If the initial auscultatory blood pressure readings in the office are high, follow up with home blood pressure monitoring, usually over a period of at least 2 weeks. Normal out-of-office blood pressures together with high office readings suggest white coat hypertension. This, too, might be confirmed with 24-hour ambulatory blood pressure monitoring.

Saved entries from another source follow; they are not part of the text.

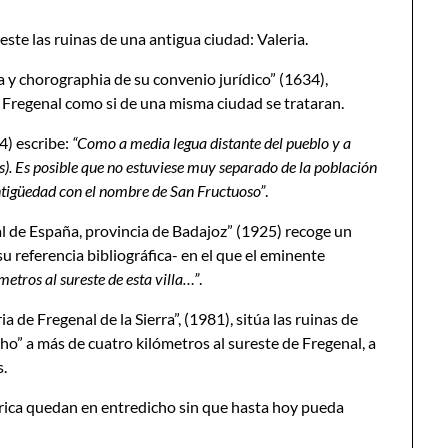
reste las ruinas de una antigua ciudad: Valeria.
 y chorographia de su convenio jurídico” (1634),
Fregenal como si de una misma ciudad se trataran.
4) escribe:
“Como a media legua distante del pueblo y a
s). Es posible que no estuviese muy separado de la población
antigüedad con el nombre de San Fructuoso”
.
de España, provincia de Badajoz” (1925) recoge un
referencia bibliográfica- en el que el eminente
metros al sureste de esta villa…”
.
 de Fregenal de la Sierra”, (1981), sitúa las ruinas de
ho” a más de cuatro kilómetros al sureste de Fregenal, a
s.
tórica quedan en entredicho sin que hasta hoy pueda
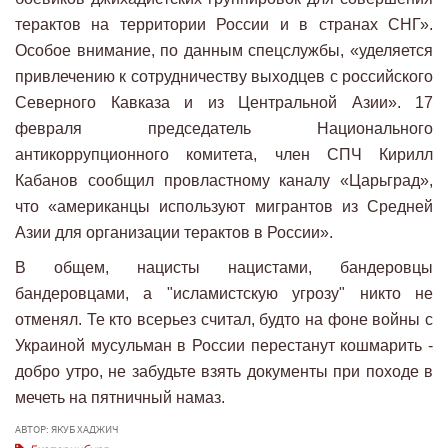
терактов на территории России и в странах СНГ».
Особое внимание, по данным спецслужбы, «уделяется
привлечению к сотрудничеству выходцев с российского
Северного Кавказа и из Центральной Азии». 17
февраля председатель Национального
антикоррупционного комитета, член СПЧ Кирилл
Кабанов сообщил провластному каналу «Царьград»,
что «американцы используют мигрантов из Средней
Азии для организации терактов в России».
В общем, нацисты нацистами, бандеровцы
бандеровцами, а "исламистскую угрозу" никто не
отменял. Те кто всерьез считал, будто на фоне войны с
Украиной мусульман в России перестанут кошмарить -
добро утро, не забудьте взять документы при походе в
мечеть на пятничный намаз.
АВТОР: ЯКУБ ХАДЖИЧ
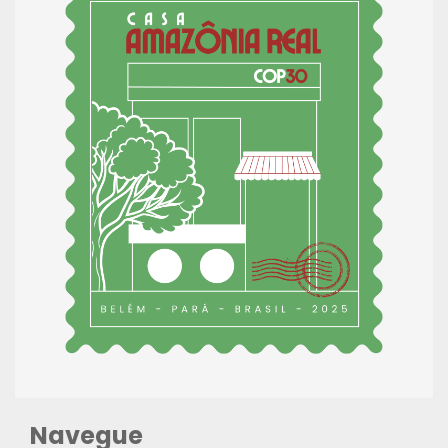
Navegue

The BpTRU device can also be used to confirm white coat hypertension. In a new patient with an elevated auscultatory reading, obtain 6 programmed readings with the BpTRU. If blood pressures drop to normal after the clinician leaves the room, you may decide not to follow up with out-of-office readings and might instead monitor that patient with regular BpTRU measurements in the office. Clearly, the future availability of affordable programmable oscillometric devices will have a significant impact on the office management of hypertension.

References

REFERENCES:
1. Culleton BF, McKay DW, Campbell NR. Performance of the automated BpTRU measurement device in the assessment of white-coat hypertension and white-coat effect. Blood Press Monit. 2006;11:37-42.
2. Myers MG, Valdivieso MA. Use of an automated blood pressure recording device, the BpTRU, to reduce the "white coat effect" in routine practice. Am J Hypertens. 2003;16:494-497.
3. Mattu GS, Heran BS, Wright JM. Overall accuracy of the BpTRU—an automated electronic blood pressure device. Blood Press Monit. 2004;9:47-52.
4. Pickering TG, Hall JE, Appel LJ, et al. Recommendations for blood pressure measurements in humans and experimental animals: Part 1: blood pressure measurement in humans: a statement for professionals from the subcommittee of Professional and Public Education of the American Heart Association Council on High Blood Pressure Research. Hypertension. 2005;45:142-161.